═════ Texte affiché ═════

Lectio divina
Une lectio divina est un commentaire biblique sous le mode d’une lecture spirituelle et priante. C’est une méditation sur les textes de l’Écriture Sainte proposés par l’Église pour la Messe du jour.
La Gloire de Dieu est le cœur du cœur du Christ !
Lectio divina pour le dimanche 12 mars 2017
Exception à la règle de la distribution des textes liturgiques, le 2ème dimanche de Carême quelle que soit l’année A, B ou C, présente à notre méditation l’évènement extraordinaire de la Transfiguration. D’où la question que l’on se pose : pourquoi est-ce si important dans notre Carême, et sitôt après son ouverture, de réfléchir sur cet épisode qui n’a rien à voir, apparemment, avec la Sainte Quarantaine ?
Dans notre précédente lectio, nous avions défini notre Carême comme étant un catéchuménat, une préparation pour recevoir dans la Vigile pascale la Vie divine, pour nous renouveler -nous qui sommes déjà baptisés-, à l’intérieur de cette régénération cosmique initiée par Jésus la nuit de Sa Résurrection et qui se poursuit, chaque dimanche à chaque Eucharistie, à chaque transmission de la grâce (que ce soit par les sacrements, par la prière ou par tout autre mode extraordinaire). Chaque fois que Dieu se répand, se diffuse, chaque fois que Dieu partage Son existence de charité, c’est cette régénération cosmique qui s’opère. Et c’est pendant cette période bien délimitée de l’année liturgique, qu’il faut nous préparer à vivre personnellement, cette régénération.
Recevoir Celui qui est dans notre cœur devenu crèche…
Recevoir quelqu’un, recevoir Celui qui Est, demande un petit ménage intérieur afin d’être en état de réceptivité.
Réceptivité de notre esprit que nous devons purifier, dépouiller par la prière, afin de recevoir la Parole, le Credo.
Réceptivité de notre corps pour la nourriture eucharistique que nous allons recevoir d’une manière nouvelle le jour de Pâques, le Jour eucharistique par excellence !… Réceptivité que nous obtenons peu à peu par le dépouillement de nos sens et de nos appétits pour aiguiser notre faim du pain de Vie.
Réceptivité de notre cœur pour recevoir l’Eglise, recevoir donc nos frères, que ce soit nos proches ou nos moins proches. Cette réception de l’Eglise doit être préparée par un dépouillement de notre cœur qui se traduit par l’aumône et l’attention aux autres.
« Jésus s’est manifesté en faisant resplendir la vie et l’immortalité… »
Mais cette Vie divine que nous allons recevoir, que nous allons vivre dans laquelle nous allons être incorporés de manière plus profonde, qu’est-elle ? Quelle est l’image de cette vocation sainte dont parle Paul à Timothée ? Nous sommes appelés, mais à quoi? Quelle est la finalité ? Comment pourrions-nous décrire ce vers quoi l’homme tend ? Et justement, voilà le sens et la raison d’être, une des raisons au moins, de la Transfiguration.
Paul nous rappelle, dans la 2° lecture, que la grâce a été manifestée, et rendue visible par Jésus faisant resplendir la vie et détruisant la mort. N’est-ce pas l’épisode du Mont Thabor ?

═════ Données enregistrées ═════

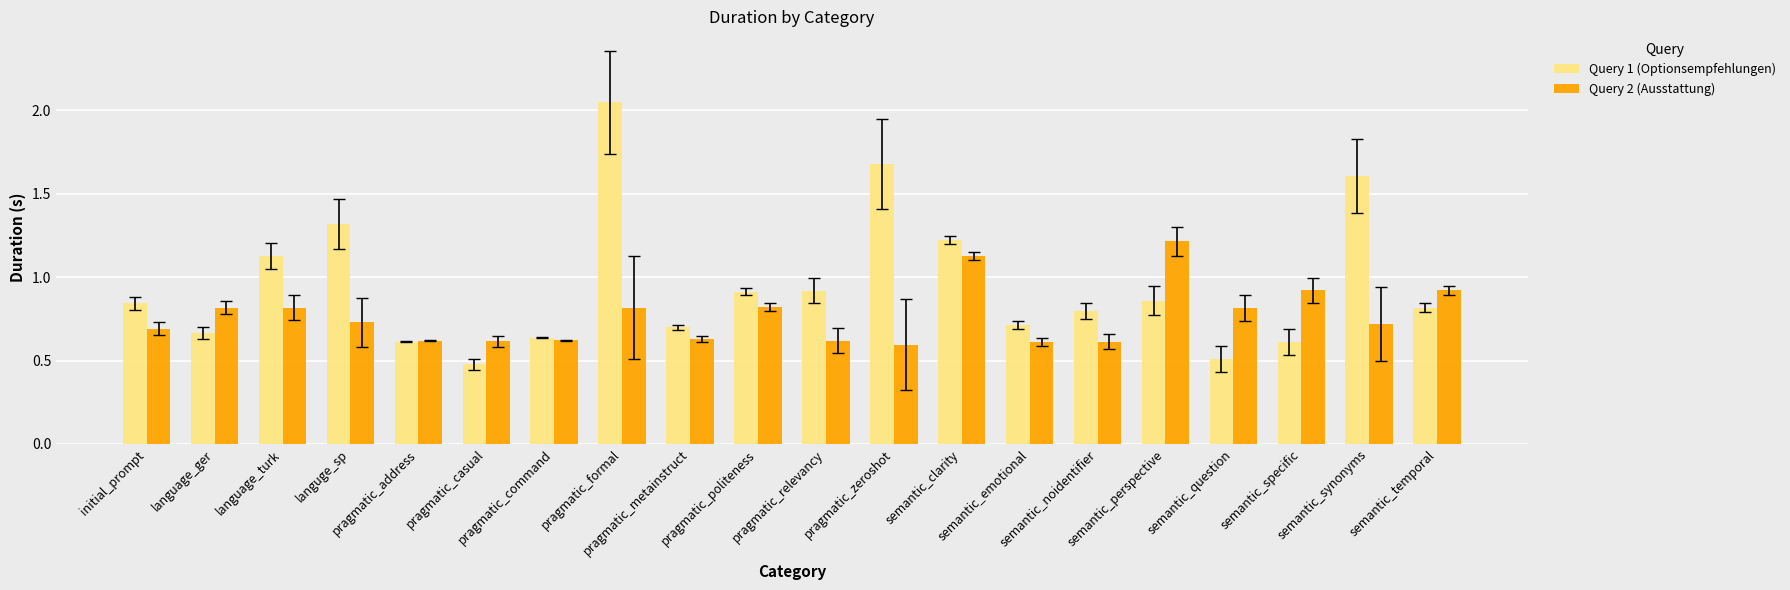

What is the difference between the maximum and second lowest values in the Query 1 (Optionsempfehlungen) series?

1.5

═════

[Consigne 1] D'après la méditation sur la Transfiguration, comment la lectio précédente avait-elle défini le Carême ?
[Consigne 2] Poursuivez la méditation sur la Transfiguration après sa dernière phrase.
La liste n'est pas utile ici.

[Réponse attendue 1] Comme un catéchuménat, c'est-à-dire une préparation pour recevoir la Vie divine lors de la Vigile pascale.

[Réponse attendue 2]
Lorsque cette vie, cette fulguration surgit dans et de la Personne du Christ, de Son humanité, c’est l’étourdissement des apôtres ! Et pour nous, c’est le même étonnement qui nous envahit, comme lorsque nous avons écouté, dimanche dernier, l’épisode de la Tentation et l’épisode de la Chute, ces deux grands actes de l’histoire de l’humanité. Nous sommes étourdis, étonnés et dans l’admiration de cette fulguration subite qui sort, qui surgit de la Personne de Jésus devant les trois intimes, et à travers eux devant l’Eglise et devant l’Humanité entière.
Car, il faut le souligner, Dieu n’apparaît plus dans Son Mystère, extérieur à l’homme et inatteignable tel qu’Il fut dans le Buisson ardent : « Ne t’approche pas ! » Maintenant le mystère de Dieu s’incarne et l’homme, à travers le Fils, devient même tabernacle, et même ostensoir de ce Mystère de Lumière et de Vie !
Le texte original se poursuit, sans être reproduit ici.